§ **Что требуется**: Перепишите, пожалуйста, слово в слово часть отрывка о Михаэле Кольхаасе от слов «Логика социально-политического и» до слов «религии и классы.».

§ **Отрывок для чтения**:
Логика социально-политического и человеческого абсурда представлена в этом тексте со столь завершенной полнотой, что смогла явить свою пророческую истинность только через два века – в эпоху террора и неутолимых взаимных претензий, которые предъявляют друг другу цивилизации, религии и классы.
Основной сюжет
Михаэль Кольхаас ехал продавать коней. Вдруг – на дороге шлагбаум, которого не было раньше. Владелец земли юнкер фон Тронка велел предъявлять пропускное свидетельство. Законопослушный Кольхаас оставляет двух откормленных вороных жеребцов в залог. В городе оказывается, что Тронка своевольничает – на самом деле никакого пропуска не надо. Но на обратном пути Кольхаасу вместо красавцев коней возвращают двух заморенных одров – оказывается, их использовали на полевых работах. Кольхаас подает жалобу за жалобой, но их кладут под сукно (Тронка имеет влиятельных родственников). Жена Кольхааса отправляется с прошением к императору – ее ранит охранник, она умирает. Тогда Кольхаас собирает вооруженный отряд и начинает боевые действия.

§ **Предоставленный материал**:
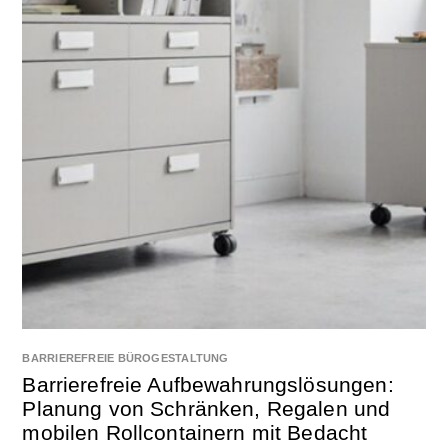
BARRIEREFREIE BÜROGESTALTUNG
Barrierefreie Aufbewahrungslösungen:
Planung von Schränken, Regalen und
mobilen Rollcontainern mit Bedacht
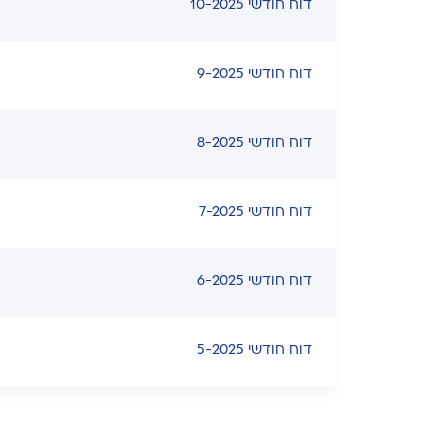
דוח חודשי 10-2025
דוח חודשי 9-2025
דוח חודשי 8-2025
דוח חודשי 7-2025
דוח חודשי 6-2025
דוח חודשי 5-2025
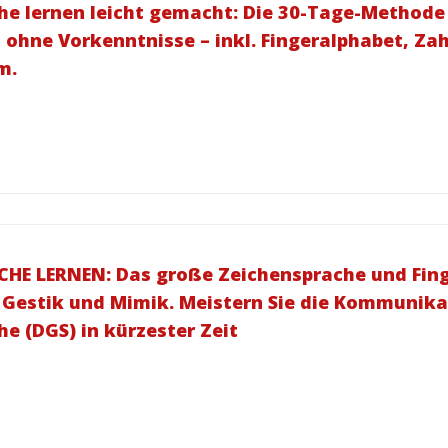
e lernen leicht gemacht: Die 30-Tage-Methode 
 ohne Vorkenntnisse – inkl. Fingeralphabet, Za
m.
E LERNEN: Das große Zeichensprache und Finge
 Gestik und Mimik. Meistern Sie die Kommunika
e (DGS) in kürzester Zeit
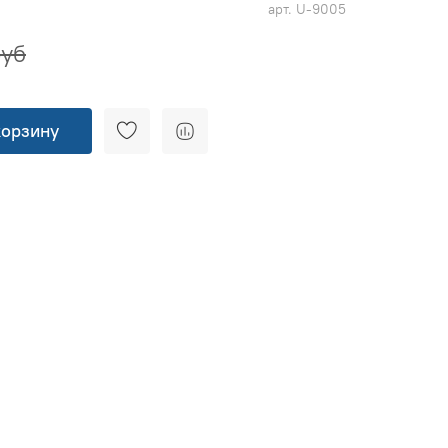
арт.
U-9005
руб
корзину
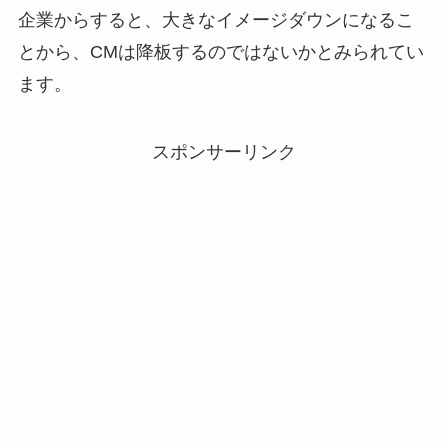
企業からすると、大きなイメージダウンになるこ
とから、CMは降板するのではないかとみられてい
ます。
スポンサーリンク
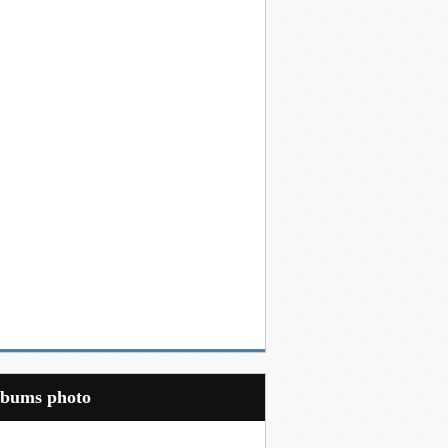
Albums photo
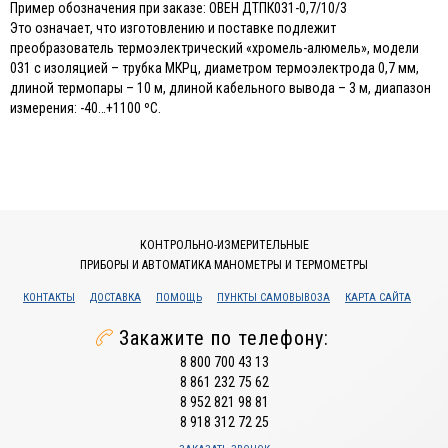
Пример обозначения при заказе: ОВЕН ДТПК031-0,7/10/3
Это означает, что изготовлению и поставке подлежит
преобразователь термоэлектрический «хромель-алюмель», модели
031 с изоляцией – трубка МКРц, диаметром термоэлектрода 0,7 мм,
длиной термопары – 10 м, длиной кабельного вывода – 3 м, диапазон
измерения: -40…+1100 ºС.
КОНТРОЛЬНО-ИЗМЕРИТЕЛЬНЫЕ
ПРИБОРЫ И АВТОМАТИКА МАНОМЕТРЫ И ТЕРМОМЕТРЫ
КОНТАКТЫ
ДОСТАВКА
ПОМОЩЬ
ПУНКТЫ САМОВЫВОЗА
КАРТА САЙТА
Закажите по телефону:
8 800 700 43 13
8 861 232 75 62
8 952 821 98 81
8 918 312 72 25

§ **Поле ответа**:
Логика социально-политического и человеческого абсурда представлена в этом тексте со столь завершенной полнотой, что смогла явить свою пророческую истинность только через два века – в эпоху террора и неутолимых взаимных претензий, которые предъявляют друг другу цивилизации, религии и классы.